» Source passage
+ + + +

The HDF4 format has many limitations.[4][5] It lacks a clear object model, which makes continued support and improvement difficult. Supporting many different interface styles (images, tables, arrays) leads to a complex API. Support for metadata depends on which interface is in use; SD (Scientific Dataset) objects support arbitrary named attributes, while other types only support predefined metadata. Perhaps most importantly, the use of 32-bit signed integers for addressing limits HDF4 files to a maximum of 2 GB, which is unacceptable in many modern scientific applications.

HDF5

The HDF5 format is designed to address some of the limitations of the HDF4 library, and to address current and anticipated requirements of modern systems and applications. In 2002 it won an R&D 100 Award.[6]

HDF5 simplifies the file structure to include only two major types of object:

 
HDF Structure Example
  • Datasets, which are typed multidimensional arrays
  • Groups, which are container structures that can hold datasets and other groups

This results in a truly hierarchical, filesystem-like data format.[clarification needed][citation needed] In fact, resources in an HDF5 file can be accessed using the POSIX-like syntax /path/to/resource. Metadata is stored in the form of user-defined, named attributes attached to groups and datasets. More complex storage APIs representing images and tables can then be built up using datasets, groups and attributes.

In addition to these advances in the file format, HDF5 includes an improved type system, and dataspace objects which represent selections over dataset regions. The API is also object-oriented with respect to datasets, groups, attributes, types, dataspaces and property lists.

The latest version of NetCDF, version 4, is based on HDF5.

+ + + +

» Data to examine
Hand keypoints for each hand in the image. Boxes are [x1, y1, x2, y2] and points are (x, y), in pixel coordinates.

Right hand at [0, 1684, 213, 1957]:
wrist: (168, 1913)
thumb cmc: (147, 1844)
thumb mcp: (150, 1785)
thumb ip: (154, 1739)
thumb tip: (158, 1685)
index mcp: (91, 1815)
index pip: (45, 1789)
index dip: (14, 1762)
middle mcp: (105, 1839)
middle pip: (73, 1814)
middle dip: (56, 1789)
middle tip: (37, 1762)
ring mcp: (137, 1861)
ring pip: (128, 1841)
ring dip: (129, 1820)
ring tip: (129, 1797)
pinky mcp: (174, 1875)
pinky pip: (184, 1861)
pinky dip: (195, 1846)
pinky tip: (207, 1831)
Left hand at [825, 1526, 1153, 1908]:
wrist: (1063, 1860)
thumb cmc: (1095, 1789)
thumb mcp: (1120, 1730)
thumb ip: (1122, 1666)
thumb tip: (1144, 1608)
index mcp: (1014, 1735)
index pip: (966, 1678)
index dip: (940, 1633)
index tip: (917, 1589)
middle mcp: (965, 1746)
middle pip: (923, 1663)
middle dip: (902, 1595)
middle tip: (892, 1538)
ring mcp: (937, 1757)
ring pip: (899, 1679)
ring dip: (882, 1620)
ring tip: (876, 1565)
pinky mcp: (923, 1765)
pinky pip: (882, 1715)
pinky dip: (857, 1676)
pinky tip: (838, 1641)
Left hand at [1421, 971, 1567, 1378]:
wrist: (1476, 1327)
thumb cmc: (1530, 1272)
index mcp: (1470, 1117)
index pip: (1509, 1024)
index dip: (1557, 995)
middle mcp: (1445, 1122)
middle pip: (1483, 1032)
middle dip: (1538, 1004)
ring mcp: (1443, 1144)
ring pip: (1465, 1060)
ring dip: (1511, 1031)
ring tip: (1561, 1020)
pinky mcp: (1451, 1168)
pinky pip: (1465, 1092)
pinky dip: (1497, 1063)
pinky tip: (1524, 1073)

+ + + +

» About this exercise
Reproduce the passage on the HDF file formats word for word, starting with "HDF Structure Example" and going on through "and property lists.".

» Response below
HDF Structure Example
  • Datasets, which are typed multidimensional arrays
  • Groups, which are container structures that can hold datasets and other groups

This results in a truly hierarchical, filesystem-like data format.[clarification needed][citation needed] In fact, resources in an HDF5 file can be accessed using the POSIX-like syntax /path/to/resource. Metadata is stored in the form of user-defined, named attributes attached to groups and datasets. More complex storage APIs representing images and tables can then be built up using datasets, groups and attributes.

In addition to these advances in the file format, HDF5 includes an improved type system, and dataspace objects which represent selections over dataset regions. The API is also object-oriented with respect to datasets, groups, attributes, types, dataspaces and property lists.